EF < 35%, NYHA FC II or III despite optimal medical therapy, & reasonable expectation of survival w/ good functional status for > 1 yr.
Device therapy can be used for both ischemic or non-ischemic cardiomyopathy. With respect an ischemic etiology, i.e. an acute myocardial infarction, what time constraints are utilized with regards to the implementation of device therapy?
If the etiology is ischemic, device therapy is not initiated within 40 days of an acute myocardial infarction.
What class of medications is most commonly used for heart rate control?
Beta Blockers
What is the indication for amiodarone?
Heart Rhythm Control
What are the two components of fish oils thought to have beneficial cardiac effects?
DHA & EPA
Does vitamin E prevent cardiovascular disease?
No. Many large, randomized clinical trials show that vitamin E does not prevent cardiovascular disease. Two trials actually revealed that vitamin E actually increased cardiovascular risk in heart failure patients.
What is diastolic dysfunction?
The heart is stiff, unable to completely relax and fill with blood, leading to a reduction in cardiac output.
What is the distinction between diastolic dysfunction and diastolic heart failure?
Both involve impaired relaxation of the heart. If the patient is asymptomatic, this is termed diastolic dysfunction. If the patient is symptomatic, it is termed diastolic heart failure or HFpEF (heart failure w/ preserved ejection fraction).
What fraction of patients who have congestive heart failure have normal or near normal ejection fraction?
~1/3
What is the most common cause of diastolic dysfunction?
Hypertension
Aside from hypertension, what else might cause diastolic dysfunction?
Ischemia, Elevated Heart Rate, Atrial Fibrillation, Excess Ventricle Load (Preload), & Aging
What diagnostic tool is required to diagnose diastolic dysfunction?
Echocardiography
What are the goals of treatment of diastolic dysfunction? (6)

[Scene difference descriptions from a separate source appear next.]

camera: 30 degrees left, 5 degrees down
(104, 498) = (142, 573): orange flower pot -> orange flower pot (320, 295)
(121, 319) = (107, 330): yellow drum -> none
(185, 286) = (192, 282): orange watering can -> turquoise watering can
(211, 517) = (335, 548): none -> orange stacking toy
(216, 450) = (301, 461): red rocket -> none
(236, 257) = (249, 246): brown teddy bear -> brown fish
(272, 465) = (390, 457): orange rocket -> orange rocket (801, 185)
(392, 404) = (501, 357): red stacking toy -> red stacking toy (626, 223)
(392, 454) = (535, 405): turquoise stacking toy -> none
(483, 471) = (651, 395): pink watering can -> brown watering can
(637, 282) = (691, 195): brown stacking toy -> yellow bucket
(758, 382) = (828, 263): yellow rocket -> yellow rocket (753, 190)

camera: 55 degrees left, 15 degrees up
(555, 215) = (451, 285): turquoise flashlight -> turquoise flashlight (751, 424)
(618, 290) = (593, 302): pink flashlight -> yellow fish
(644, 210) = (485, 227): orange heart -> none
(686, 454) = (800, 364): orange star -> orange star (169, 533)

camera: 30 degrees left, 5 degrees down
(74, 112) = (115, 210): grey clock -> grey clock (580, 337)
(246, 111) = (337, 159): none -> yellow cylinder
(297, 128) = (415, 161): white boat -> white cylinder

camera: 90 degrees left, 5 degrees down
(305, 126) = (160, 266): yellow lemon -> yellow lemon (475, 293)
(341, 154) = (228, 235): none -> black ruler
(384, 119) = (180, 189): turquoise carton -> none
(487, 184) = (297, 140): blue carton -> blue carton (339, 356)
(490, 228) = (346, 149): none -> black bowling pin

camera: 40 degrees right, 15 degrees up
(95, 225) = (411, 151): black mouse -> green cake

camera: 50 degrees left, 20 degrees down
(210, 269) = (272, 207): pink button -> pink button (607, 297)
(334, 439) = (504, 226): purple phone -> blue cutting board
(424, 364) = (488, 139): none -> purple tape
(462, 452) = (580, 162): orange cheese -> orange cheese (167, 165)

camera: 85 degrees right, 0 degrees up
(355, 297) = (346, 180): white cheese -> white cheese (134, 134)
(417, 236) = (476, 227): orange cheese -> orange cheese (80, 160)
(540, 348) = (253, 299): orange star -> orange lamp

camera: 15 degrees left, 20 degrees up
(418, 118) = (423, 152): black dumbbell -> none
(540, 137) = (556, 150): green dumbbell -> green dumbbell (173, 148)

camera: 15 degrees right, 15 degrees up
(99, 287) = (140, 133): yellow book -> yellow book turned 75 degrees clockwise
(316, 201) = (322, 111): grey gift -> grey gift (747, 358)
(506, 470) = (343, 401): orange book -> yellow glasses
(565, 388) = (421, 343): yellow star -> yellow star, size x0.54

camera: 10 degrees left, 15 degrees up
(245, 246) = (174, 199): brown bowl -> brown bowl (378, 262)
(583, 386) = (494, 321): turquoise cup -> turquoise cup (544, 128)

1) Relieve symptoms, 2) Treat underlying etiology, 3) Promote regression of left ventricular hypertrophy (LVH), 4) Slow heart rate to increase diastolic filling time, 5) Decrease intracellular calcium overload, & 6) Maintain atrial contraction.
Why is it important to be extra cautious when treating fluid overload with diuretics in patients having diastolic heart failure?
Because a patient who has diastolic dysfunction does not adequately fill the ventricles during diastole, they rely more heavily on adequate blood supply to fill what little they can. Hence aggressive diuresis that reduces preload too much may result in serious hypotension and worsened condition.
Which type of calcium channel blocker is recommended to treat diastolic heart failure? Why?
Non-DHP CCBs (verapamil or diltiazem (diltiazem is preferred)) are recommended. They reduce the calcium load, and they slow the heart rate, preventing tachycardia. [But never uses these in a patient who also has systolic dysfunction, i.e. an ejection fraction of < 40%.]